══ EXCERPT ══

Magsaysay, officially the Municipality of Magsaysay (),  is a 5th class municipality in the province of Palawan, Philippines. According to the 2020 census, it has a population of 12,603 people.

It is the easternmost of the three municipalities of the Cuyo Archipelago, and its territory includes the eastern half of Cuyo Island, as well as Alcoba, Canipo, Cocoro, Patunga, Paya, Putic, Siparay, Tacbubuc, and Tagauanian islands.

Geography

Barangays
Magsaysay is politically subdivided into 11 barangays.
 Alcoba
 Balaguen
 Canipo
 Cocoro
 Danawan (Poblacion)
 Emilod
 Igabas
 Lacaren
 Los Angeles
 Lucbuan – one of the oldest barangays in Magsaysay. The Saint Michael Archangel Parish Church, where the town fiesta is celebrated, and Cuyo Airport are both located in Lucbuan.
 Rizal

Climate

Demographics

In the 2020 census, the population of Magsaysay, Palawan, was 12,603 people, with a density of .

═══
══ DATA SHOWN ══

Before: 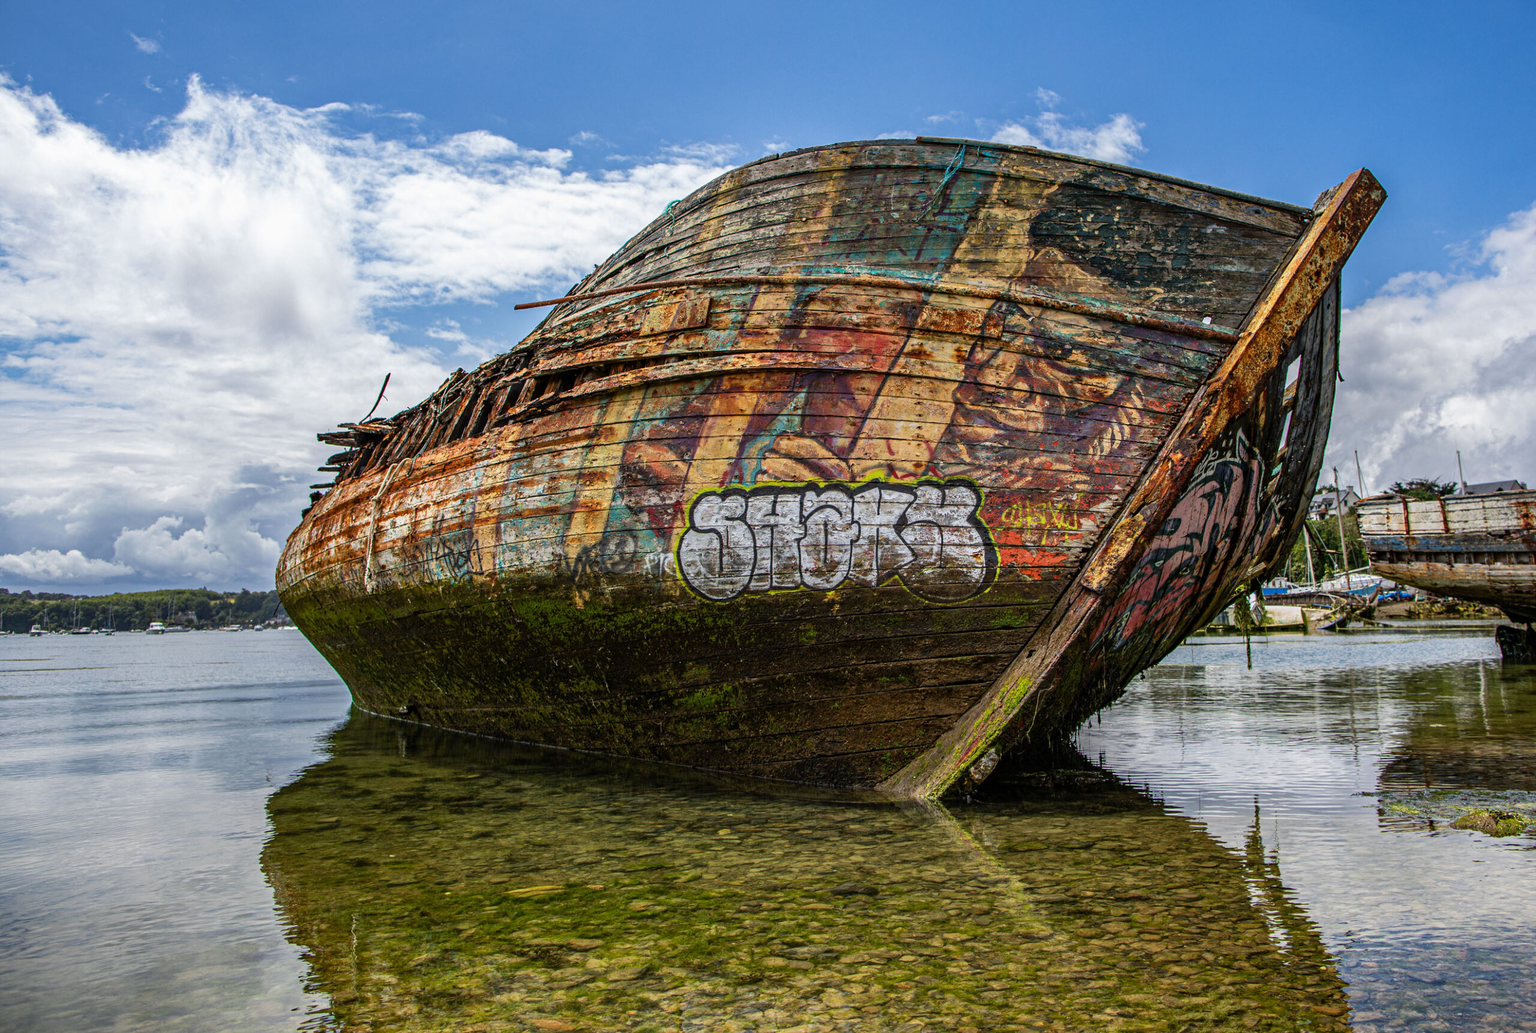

═══

## PROBLEM TO WORK ON:
Answer these questions from the Magsaysay text:
1. Among the three municipalities of the Cuyo Archipelago, where does Magsaysay lie?
2. How many barangays is Magsaysay divided into?
3. In which barangay are the Saint Michael Archangel Parish Church and Cuyo Airport located?

## SOLUTION:
1. It is the easternmost.
2. 11
3. Lucbuan